You’ll notice that the code above has exactly the same structure as the bootstrapping code in Chapter 5. We calculate the bootstrap standard error by calculating the standard deviation of the bootstrap estimates. We ran this code in Chapter 5 to summarize the spread of our bootstrap sampling distribution. We didn’t name it the standard error quite yet. Also note that every time you run this code, you’ll get slightly different estimate of the standard error because bootstrapping is a random process.

Focus on the magnitude of the standard error and consider the number of significant digits of both the estimate and the SE. If our estimate might be off by almost 15 minutes, we should worry too much about the hundredths of a minute in our estimate.

7.1.2 Classical Standard Error Estimate

The other tool we can use to get our standard errors is with mathematical theory and probability. Using probability, we can write out equations to estimate the standard error. If you are interested in learning about these equations, you should take Mathematical Statistics!

For this class, you just need to know that R knows these equations and calculates the classical standard error for us.
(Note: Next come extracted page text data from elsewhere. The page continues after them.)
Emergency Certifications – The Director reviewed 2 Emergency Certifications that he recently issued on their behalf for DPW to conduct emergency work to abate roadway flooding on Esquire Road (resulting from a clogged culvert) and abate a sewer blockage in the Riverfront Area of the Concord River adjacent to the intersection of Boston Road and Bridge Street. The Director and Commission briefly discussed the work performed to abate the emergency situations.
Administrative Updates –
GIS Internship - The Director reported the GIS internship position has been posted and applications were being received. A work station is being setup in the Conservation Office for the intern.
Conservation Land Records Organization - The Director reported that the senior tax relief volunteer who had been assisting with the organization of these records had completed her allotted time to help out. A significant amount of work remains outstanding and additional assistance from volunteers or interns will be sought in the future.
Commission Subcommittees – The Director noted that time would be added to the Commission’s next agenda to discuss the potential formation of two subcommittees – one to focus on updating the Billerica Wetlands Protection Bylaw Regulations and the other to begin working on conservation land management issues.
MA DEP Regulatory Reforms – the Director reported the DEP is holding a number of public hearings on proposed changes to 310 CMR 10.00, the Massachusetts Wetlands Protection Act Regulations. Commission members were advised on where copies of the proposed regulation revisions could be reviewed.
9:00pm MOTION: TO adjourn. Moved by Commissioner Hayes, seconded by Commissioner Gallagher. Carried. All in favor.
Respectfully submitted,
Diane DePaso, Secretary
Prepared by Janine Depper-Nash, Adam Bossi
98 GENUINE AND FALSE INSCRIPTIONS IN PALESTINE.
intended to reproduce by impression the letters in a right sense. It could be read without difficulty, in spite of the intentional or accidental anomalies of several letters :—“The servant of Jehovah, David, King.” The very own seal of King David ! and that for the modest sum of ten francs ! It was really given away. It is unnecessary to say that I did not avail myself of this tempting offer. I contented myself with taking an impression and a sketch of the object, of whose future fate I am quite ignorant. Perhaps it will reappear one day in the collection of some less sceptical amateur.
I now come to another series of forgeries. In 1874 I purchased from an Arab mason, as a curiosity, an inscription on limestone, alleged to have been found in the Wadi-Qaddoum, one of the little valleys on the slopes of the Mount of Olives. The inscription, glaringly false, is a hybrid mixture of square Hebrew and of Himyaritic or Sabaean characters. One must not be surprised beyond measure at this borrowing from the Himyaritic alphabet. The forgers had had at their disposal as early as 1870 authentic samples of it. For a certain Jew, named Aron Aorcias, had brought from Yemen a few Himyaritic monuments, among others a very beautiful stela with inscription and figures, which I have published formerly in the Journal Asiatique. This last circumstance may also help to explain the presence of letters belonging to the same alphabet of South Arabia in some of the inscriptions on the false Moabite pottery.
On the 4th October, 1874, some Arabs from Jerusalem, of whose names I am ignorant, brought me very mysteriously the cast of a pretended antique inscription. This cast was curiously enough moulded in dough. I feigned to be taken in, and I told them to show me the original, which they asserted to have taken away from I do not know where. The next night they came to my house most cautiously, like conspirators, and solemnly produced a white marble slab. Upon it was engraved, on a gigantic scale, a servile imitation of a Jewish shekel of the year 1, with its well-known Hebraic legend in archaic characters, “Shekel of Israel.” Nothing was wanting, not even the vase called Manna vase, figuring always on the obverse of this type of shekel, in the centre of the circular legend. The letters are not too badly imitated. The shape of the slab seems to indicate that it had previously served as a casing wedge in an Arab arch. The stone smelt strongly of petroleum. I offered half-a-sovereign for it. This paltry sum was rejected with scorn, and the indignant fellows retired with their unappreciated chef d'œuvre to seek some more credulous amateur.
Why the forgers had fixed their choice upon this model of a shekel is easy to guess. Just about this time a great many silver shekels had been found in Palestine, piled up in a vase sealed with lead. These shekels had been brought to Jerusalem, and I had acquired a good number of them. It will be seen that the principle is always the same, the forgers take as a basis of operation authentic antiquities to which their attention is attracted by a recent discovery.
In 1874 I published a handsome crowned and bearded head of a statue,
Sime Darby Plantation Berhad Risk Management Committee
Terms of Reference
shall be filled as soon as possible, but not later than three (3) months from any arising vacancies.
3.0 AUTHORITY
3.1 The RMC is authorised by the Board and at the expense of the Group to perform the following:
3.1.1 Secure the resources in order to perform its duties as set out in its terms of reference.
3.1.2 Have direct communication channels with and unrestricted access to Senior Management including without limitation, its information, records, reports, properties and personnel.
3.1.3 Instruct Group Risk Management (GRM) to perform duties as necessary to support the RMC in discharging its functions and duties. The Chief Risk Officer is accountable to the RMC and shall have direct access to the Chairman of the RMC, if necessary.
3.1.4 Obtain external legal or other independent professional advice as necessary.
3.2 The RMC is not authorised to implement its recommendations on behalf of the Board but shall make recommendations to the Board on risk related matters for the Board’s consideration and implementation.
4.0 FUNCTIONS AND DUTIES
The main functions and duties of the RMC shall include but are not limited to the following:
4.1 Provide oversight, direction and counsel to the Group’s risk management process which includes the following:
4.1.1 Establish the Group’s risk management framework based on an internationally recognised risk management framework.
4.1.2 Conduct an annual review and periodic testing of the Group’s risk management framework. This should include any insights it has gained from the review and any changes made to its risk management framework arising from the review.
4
In fact, you’ve already been looking at them in the output of the fit linear model. With the tidy output below, look for the column that says std.error. These are the classical standard errors.

lm.delay %>% 
  tidy() #SE for each estimate is in the std.error column
## # A tibble: 2 x 5
##   term         estimate std.error statistic p.value
##   <chr>           <dbl>     <dbl>     <dbl>   <dbl>
## 1 (Intercept)     6.69       4.87    1.37     0.172
## 2 seasonwinter   -0.655      6.82   -0.0960   0.924

You’ll notice that for the seasonwinter regression coefficient, the equations give a standard error of 6.817 minutes, which when rounded is the same as the rounded bootstrap standard error of 6.8 minutes.

These are two different ways of quantifying the random variability and uncertainty in our sample estimates only using ONE observed sample of data. In practice, we only need to use one of these approaches because they should give us similar values assuming a few conditions hold.

Using either estimate of the standard error, based on the sample data, our best guess is that the mean arrival delays is about 0.6 minutes less in winter than in summer but we might be off by about 13.6 minutes. So we could say that our best guess at the difference in mean arrival delays is \(0.6\pm 13.6\) minutes, which is an interval estimate of the true population value.

How “good” of a guess is the interval estimate? Is the population value in the interval or not? How might we know?